И, как улитки, тащили на горбу свой пустой дом.
Ночами у Куприяна ныли зубы, и он снился себе ребенком. Вот отец, целуя, колет его щетиной — от отца, вернувшегося с сенокоса, пахнет луговой свежестью, которую скоро сменит запах водки, вот маменька несет кринку молока и, пока он запрокидывает голову, расчесывает ему упрямые колтуны. Мелькает приходская школа, козлобородый дьячок, распевавший псалмы и твердивший, что закон Божий выше человеческого, промозглая чумная осень, когда он мальчиком стоял возле двух сырых могил, смешивая слезы с дождем…

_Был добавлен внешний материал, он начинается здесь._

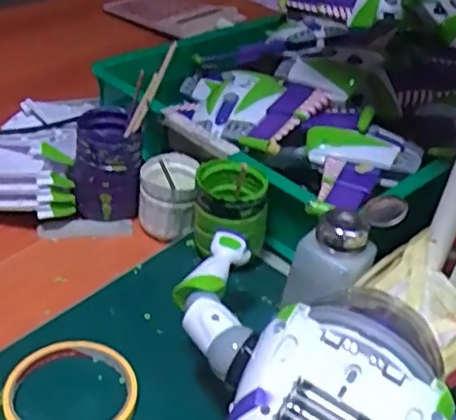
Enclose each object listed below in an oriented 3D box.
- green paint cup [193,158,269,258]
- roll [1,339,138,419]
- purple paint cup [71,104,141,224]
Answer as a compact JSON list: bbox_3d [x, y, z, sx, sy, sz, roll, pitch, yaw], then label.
[{"bbox_3d":[0.002,0.007,0.560,0.062,0.092,0.065,4,36,-3],"label":"green paint cup"},{"bbox_3d":[-0.109,0.128,0.435,0.089,0.017,0.085,4,36,-3],"label":"roll"},{"bbox_3d":[-0.118,-0.042,0.605,0.061,0.095,0.064,4,36,-3],"label":"purple paint cup"}]

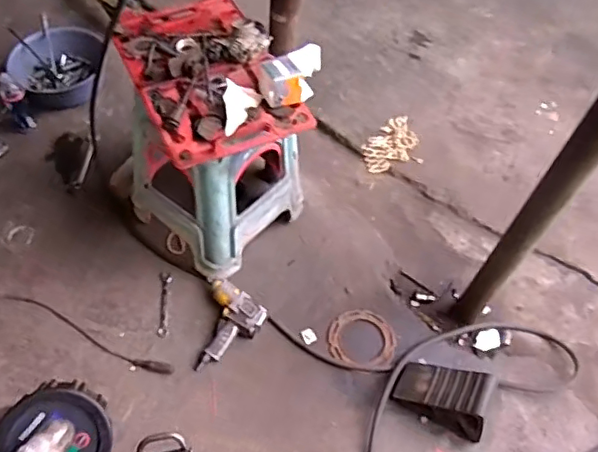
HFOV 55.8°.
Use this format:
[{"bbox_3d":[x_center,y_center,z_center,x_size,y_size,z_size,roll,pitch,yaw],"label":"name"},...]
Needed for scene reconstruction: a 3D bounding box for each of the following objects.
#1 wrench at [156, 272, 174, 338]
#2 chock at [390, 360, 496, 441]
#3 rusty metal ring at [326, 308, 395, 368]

«Люди, как часы, — думал, проснувшись, Куприян, — их завели, и они идут, сами не зная зачем…»
Наконец, добрались до места и поселились в одном бараке. Днем валили лес, корчевали пни, а вечерами проклиная судьбу, как волки на луну, выли на образа с лампадкой в углу, копили злобу в мозолистых, почерневших ладонях. Переругивались тихо, но эхо на каторге, как в каменном мешке. И опять им аукнулось: кто–то донес, а на дознании они вынесли сор из избы. «У вас был суд человеческий, а будет Божеский, — крутил ус капитан–исправник. — Господь выведет на чистую воду…» Когда–то он был молод, учился в Петербурге, в жандармском корпусе, и готов был живот положить за веру, царя и отечество. А потом его отрядили в медвежий угол, в кресло под портретом государя, из которого видна вся Сибирь, и он быстро понял, что с иллюзиями, как с девственностью, надо расставаться легко. Теперь он сверлил всех глазами с копейку, точно говоря: я птица стреляная, меня на мякине не проведешь…
Но скука, как сиротское одеяло, одна на всех. И капитан–исправник не раз хотел удавиться, однако, начальствуя в глуши, стал таким беспомощным, что не мог сделать даже этого. Он тянул лямку от лета к лету, а зимой, когда сугробы лезли на подоконник, топил тоску в стакане.
В коротких сумерках закаркали вороны, снег, закрывая пол окна, все падал и падал, тяжело прибавляя дни, которым не было конца. Капитан–исправник опять думал о самоубийстве. А тут подвернулись мастера заплечных дел, и ему пришла мысль, что любой из них может оказать ему услугу. От этого ему стало не по себе. «Они за грехи, а я за что?» — обратился он про себя к портрету государя. И его вдруг охватило желание жить. Он вцепился в подлокотники, ерзая на кресле, возвышавшем его над обвиняемыми, и с мрачной веселостью приказал им пытать друг друга.
Была суббота, и состязаться решили завтра после церкви, когда у ссыльных выходной.